What you will do →
If a line below contains "decorative", add it to your tally, then answer with the tally alone.

Consecutive indoor scene images →
☆ ☆ ☆ ☆ ☆

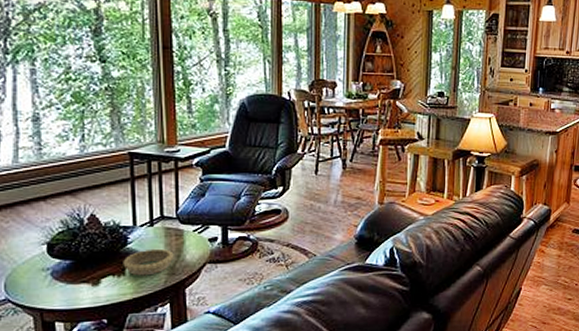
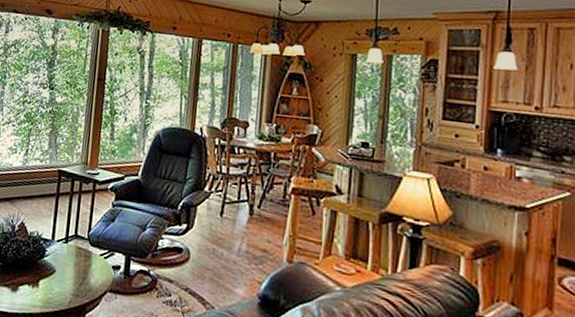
decorative bowl: present [123,248,174,276] -> none [38,265,81,293]

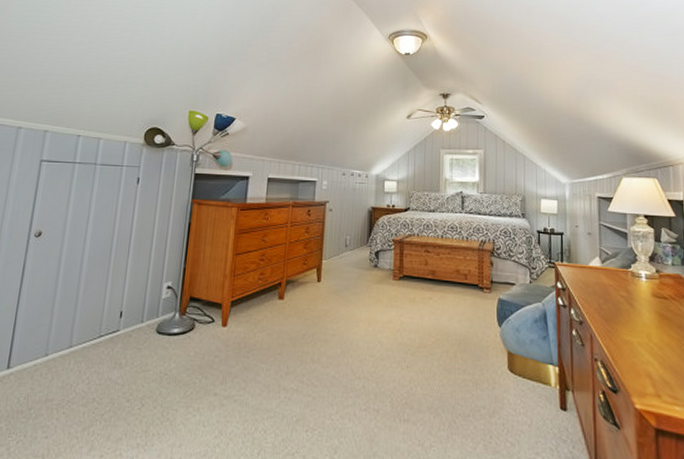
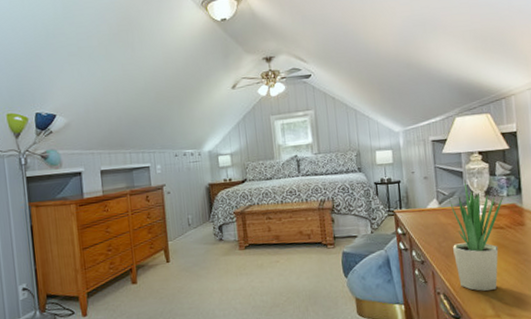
potted plant: none [612,240,669,365] -> present [449,178,504,291]

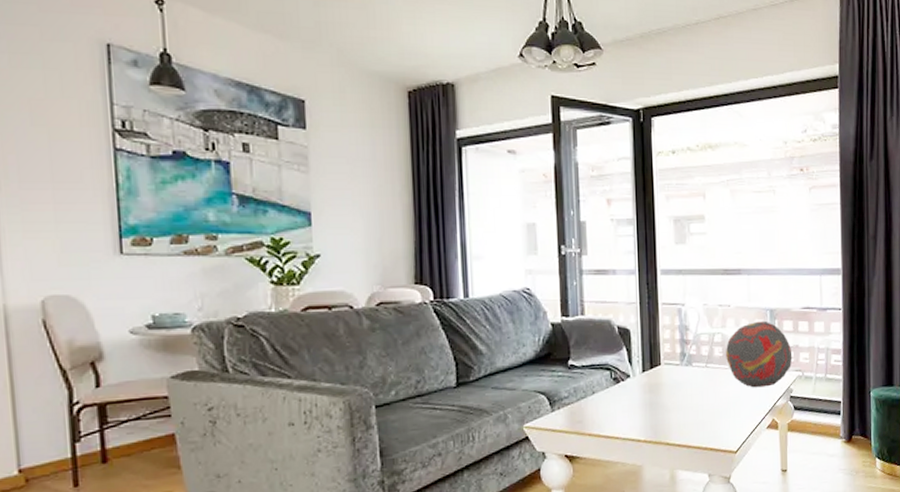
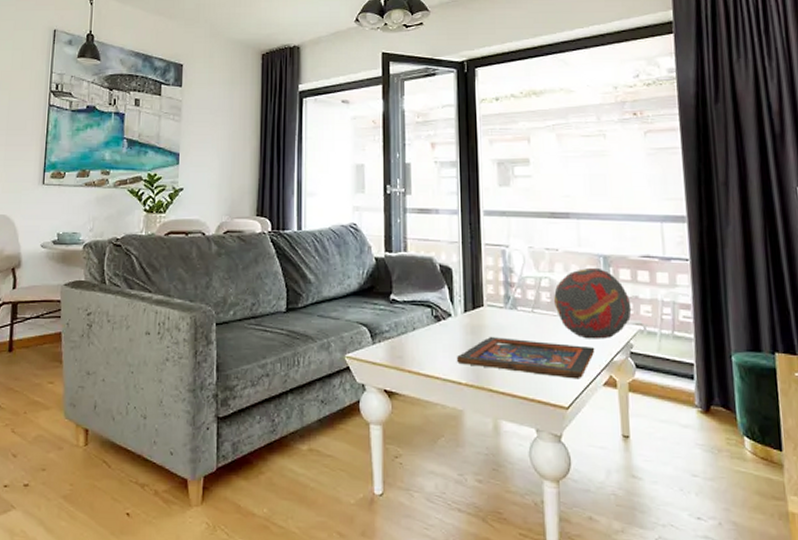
religious icon: none [636,393,761,426] -> present [457,336,595,379]

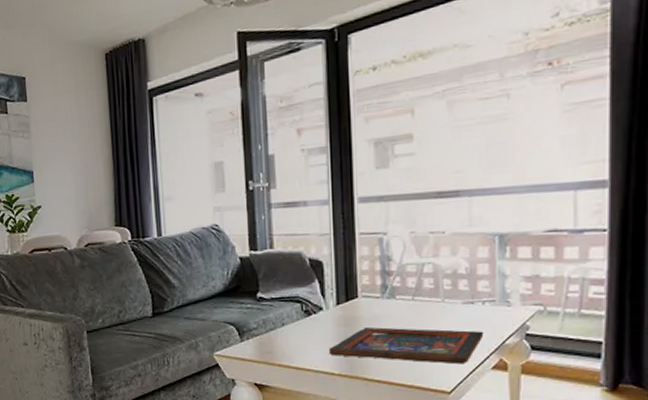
decorative orb: present [554,267,632,339] -> none [438,247,530,324]

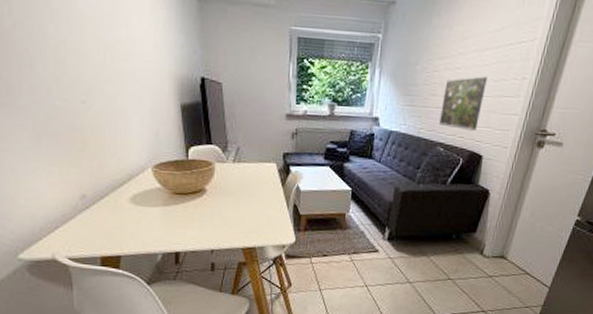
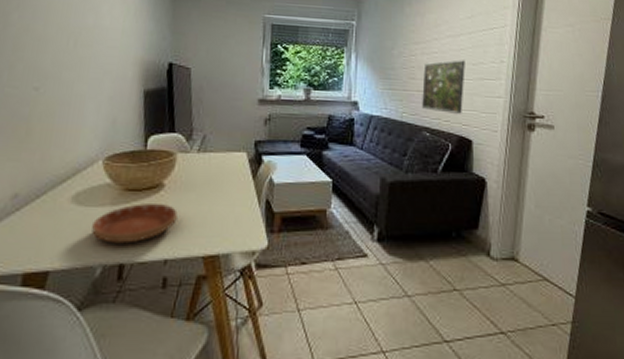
saucer: none [150,205,219,237] -> present [91,203,178,244]

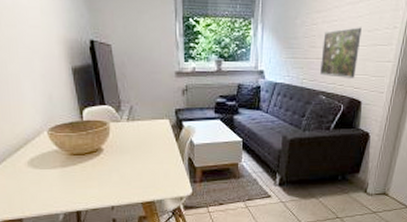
saucer: present [91,203,178,244] -> none [49,165,117,196]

☆ ☆ ☆ ☆ ☆

Result of the exercise →
2